Start of Block

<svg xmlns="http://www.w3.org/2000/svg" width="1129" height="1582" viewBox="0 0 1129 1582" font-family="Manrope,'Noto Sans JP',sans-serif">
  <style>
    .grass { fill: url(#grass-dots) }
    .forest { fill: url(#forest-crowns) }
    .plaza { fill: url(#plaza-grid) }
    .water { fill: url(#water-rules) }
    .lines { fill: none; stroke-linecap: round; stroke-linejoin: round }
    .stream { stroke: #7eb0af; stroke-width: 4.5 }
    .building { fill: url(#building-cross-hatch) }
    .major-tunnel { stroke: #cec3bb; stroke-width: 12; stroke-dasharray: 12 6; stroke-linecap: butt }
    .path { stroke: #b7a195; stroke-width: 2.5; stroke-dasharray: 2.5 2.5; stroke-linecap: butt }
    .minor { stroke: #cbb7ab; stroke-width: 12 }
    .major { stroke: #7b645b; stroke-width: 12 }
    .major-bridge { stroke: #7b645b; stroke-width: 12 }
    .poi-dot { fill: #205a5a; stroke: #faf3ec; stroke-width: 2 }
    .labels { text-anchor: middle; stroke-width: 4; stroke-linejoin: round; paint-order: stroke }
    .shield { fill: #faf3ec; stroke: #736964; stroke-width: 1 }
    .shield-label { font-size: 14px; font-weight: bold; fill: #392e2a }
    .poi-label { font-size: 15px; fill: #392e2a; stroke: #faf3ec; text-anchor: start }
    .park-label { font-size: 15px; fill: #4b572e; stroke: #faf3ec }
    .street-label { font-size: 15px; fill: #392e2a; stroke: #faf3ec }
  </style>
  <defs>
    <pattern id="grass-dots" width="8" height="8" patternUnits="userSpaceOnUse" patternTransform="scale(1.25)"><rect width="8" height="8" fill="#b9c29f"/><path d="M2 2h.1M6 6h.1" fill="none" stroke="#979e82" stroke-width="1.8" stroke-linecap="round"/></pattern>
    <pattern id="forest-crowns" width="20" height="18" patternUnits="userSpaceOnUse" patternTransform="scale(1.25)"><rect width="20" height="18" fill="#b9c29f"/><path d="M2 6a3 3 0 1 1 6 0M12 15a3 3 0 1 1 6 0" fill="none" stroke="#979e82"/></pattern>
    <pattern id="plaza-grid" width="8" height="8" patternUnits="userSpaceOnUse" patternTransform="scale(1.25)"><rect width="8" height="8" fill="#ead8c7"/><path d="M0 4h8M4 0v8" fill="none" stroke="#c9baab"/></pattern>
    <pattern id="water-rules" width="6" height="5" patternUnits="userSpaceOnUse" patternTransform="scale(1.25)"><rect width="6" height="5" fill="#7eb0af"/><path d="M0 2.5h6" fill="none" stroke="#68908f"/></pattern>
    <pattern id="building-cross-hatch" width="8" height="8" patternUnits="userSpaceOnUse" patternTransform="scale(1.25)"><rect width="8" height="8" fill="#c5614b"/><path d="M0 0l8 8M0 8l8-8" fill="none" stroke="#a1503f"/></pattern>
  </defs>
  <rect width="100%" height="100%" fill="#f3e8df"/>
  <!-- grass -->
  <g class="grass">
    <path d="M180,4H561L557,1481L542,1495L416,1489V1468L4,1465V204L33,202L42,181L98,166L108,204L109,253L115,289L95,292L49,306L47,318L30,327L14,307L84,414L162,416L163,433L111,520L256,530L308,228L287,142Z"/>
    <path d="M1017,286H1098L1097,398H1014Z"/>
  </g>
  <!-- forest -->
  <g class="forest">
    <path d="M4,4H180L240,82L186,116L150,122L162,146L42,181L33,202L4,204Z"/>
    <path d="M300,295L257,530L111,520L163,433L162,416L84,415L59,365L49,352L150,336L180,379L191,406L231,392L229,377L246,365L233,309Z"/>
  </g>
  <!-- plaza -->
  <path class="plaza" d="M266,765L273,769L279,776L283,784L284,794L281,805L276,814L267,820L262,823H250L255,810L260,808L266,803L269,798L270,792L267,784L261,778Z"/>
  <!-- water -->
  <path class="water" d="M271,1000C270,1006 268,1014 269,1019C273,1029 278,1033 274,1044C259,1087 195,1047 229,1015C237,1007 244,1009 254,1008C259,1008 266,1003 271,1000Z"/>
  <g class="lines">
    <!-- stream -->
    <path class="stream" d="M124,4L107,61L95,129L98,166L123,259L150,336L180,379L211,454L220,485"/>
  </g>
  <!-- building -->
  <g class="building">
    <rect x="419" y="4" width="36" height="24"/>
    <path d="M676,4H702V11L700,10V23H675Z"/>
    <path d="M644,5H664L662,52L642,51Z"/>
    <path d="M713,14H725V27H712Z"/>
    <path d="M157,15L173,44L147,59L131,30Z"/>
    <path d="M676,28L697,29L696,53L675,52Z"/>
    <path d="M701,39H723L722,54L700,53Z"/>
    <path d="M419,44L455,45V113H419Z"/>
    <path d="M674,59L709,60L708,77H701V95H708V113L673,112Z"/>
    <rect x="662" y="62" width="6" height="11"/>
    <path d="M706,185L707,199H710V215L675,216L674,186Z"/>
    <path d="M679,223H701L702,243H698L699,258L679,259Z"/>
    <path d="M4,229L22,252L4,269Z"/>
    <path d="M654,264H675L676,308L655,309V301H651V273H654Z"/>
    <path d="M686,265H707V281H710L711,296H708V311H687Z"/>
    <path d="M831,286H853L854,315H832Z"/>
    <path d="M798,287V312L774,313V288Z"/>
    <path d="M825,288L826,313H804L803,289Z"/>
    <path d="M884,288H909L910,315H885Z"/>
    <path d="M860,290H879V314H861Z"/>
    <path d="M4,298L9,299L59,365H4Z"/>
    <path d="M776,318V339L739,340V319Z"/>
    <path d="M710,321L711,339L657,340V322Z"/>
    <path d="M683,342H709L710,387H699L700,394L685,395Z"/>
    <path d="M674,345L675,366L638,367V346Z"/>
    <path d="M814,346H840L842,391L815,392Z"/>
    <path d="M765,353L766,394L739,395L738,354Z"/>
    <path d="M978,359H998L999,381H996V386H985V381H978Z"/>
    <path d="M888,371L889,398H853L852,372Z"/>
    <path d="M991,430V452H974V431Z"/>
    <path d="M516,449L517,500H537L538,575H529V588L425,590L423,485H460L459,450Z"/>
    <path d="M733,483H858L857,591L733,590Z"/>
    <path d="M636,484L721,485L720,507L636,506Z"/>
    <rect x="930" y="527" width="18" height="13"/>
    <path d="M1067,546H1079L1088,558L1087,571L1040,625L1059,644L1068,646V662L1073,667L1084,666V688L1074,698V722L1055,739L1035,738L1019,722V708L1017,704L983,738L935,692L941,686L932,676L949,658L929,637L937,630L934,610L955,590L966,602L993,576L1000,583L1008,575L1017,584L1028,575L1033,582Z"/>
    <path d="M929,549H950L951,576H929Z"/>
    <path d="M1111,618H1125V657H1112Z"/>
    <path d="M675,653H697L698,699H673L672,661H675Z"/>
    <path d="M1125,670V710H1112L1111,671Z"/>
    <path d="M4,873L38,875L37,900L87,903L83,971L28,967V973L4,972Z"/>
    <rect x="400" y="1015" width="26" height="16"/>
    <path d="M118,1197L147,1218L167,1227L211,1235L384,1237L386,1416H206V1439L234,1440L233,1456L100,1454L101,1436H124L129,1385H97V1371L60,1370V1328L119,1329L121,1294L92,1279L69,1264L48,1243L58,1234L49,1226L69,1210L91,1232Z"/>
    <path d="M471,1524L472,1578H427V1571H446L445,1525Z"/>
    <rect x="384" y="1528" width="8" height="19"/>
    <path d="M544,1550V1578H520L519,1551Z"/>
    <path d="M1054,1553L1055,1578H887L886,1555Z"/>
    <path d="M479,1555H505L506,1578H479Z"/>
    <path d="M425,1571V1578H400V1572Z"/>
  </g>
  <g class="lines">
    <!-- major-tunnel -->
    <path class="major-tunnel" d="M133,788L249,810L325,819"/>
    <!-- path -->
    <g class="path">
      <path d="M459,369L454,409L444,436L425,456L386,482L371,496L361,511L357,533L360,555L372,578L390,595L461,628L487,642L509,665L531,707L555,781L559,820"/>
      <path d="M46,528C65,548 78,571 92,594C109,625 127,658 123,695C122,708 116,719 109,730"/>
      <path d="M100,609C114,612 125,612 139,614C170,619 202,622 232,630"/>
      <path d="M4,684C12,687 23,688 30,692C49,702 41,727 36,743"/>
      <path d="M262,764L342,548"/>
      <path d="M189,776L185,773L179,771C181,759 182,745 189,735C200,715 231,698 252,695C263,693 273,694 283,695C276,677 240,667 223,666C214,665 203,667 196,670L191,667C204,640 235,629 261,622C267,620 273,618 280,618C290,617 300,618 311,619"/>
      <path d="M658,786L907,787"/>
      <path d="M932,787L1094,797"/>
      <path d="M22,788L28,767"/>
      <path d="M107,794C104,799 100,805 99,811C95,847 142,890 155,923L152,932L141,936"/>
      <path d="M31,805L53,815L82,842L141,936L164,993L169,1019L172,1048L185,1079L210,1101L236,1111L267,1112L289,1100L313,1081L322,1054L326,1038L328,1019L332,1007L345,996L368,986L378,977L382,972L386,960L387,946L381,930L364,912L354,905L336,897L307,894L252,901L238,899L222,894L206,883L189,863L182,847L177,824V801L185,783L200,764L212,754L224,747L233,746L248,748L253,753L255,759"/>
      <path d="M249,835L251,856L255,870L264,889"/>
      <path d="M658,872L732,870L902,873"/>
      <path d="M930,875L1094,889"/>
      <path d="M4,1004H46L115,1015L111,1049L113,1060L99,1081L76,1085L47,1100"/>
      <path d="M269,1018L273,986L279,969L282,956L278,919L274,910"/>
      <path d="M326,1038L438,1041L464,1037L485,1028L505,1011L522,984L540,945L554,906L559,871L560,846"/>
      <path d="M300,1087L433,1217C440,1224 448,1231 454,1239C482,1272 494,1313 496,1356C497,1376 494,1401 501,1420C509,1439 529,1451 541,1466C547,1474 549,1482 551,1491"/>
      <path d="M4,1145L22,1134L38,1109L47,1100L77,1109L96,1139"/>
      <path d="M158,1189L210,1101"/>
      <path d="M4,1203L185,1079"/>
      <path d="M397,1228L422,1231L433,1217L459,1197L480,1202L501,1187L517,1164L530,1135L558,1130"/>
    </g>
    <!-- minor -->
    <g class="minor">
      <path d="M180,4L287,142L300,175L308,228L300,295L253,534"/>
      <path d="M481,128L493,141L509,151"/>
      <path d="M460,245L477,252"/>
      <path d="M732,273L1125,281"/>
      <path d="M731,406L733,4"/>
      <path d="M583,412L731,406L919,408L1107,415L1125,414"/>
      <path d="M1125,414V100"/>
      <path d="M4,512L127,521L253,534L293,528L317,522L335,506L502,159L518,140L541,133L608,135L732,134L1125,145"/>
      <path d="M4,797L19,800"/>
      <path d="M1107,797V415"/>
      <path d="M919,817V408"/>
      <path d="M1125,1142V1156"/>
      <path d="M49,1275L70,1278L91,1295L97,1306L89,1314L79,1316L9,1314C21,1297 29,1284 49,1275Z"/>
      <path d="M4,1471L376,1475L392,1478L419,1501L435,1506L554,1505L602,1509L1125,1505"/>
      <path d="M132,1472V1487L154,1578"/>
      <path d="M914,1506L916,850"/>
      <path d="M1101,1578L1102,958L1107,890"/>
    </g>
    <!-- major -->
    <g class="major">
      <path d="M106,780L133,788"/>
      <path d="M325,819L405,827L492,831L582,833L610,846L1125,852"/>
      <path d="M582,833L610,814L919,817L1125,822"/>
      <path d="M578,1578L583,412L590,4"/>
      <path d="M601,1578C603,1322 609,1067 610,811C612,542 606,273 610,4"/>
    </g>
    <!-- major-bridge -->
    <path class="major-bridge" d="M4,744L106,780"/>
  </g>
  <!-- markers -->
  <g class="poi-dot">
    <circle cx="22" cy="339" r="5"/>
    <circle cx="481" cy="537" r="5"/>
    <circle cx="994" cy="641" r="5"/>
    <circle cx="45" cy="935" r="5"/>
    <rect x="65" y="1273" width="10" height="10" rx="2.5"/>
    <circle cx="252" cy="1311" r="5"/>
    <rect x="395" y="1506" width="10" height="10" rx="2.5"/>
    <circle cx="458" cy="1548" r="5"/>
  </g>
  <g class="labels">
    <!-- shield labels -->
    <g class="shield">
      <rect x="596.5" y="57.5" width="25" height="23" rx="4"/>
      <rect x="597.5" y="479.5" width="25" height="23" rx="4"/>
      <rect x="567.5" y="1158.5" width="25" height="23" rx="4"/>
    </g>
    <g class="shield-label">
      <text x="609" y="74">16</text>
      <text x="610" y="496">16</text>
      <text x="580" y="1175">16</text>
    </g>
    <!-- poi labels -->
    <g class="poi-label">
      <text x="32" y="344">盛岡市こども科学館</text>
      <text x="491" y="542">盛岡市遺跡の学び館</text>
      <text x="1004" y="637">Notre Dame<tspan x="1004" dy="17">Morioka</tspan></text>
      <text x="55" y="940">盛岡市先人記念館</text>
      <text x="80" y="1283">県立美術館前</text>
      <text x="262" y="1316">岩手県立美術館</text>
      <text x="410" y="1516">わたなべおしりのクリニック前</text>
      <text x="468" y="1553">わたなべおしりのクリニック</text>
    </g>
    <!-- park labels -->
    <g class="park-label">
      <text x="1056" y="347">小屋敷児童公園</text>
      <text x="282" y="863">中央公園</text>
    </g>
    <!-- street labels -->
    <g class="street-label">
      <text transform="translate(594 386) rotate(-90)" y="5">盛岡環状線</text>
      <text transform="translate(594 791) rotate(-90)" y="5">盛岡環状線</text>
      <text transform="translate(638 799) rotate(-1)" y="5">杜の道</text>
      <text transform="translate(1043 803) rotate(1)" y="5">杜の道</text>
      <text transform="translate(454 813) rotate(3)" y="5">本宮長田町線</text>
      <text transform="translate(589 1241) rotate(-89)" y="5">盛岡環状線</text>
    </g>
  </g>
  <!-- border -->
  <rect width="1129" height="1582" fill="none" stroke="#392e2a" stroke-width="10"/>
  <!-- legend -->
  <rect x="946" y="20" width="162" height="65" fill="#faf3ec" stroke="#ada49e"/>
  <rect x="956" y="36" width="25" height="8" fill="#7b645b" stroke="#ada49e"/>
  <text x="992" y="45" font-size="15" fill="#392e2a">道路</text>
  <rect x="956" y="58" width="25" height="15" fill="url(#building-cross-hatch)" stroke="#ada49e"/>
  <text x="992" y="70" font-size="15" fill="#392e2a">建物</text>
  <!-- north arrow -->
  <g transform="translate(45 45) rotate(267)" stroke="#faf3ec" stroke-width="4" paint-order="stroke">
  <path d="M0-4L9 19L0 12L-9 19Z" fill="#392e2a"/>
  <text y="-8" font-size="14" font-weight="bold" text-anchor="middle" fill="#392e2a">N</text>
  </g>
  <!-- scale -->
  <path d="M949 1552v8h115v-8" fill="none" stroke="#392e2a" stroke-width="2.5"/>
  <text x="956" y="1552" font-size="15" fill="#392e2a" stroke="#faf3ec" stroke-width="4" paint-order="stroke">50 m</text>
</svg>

End of Block

Match on "dasharray" and copy out every line of the entries that contains it.

- **TASK RESULT**
    .major-tunnel { stroke: #cec3bb; stroke-width: 12; stroke-dasharray: 12 6; stroke-linecap: butt }
    .path { stroke: #b7a195; stroke-width: 2.5; stroke-dasharray: 2.5 2.5; stroke-linecap: butt }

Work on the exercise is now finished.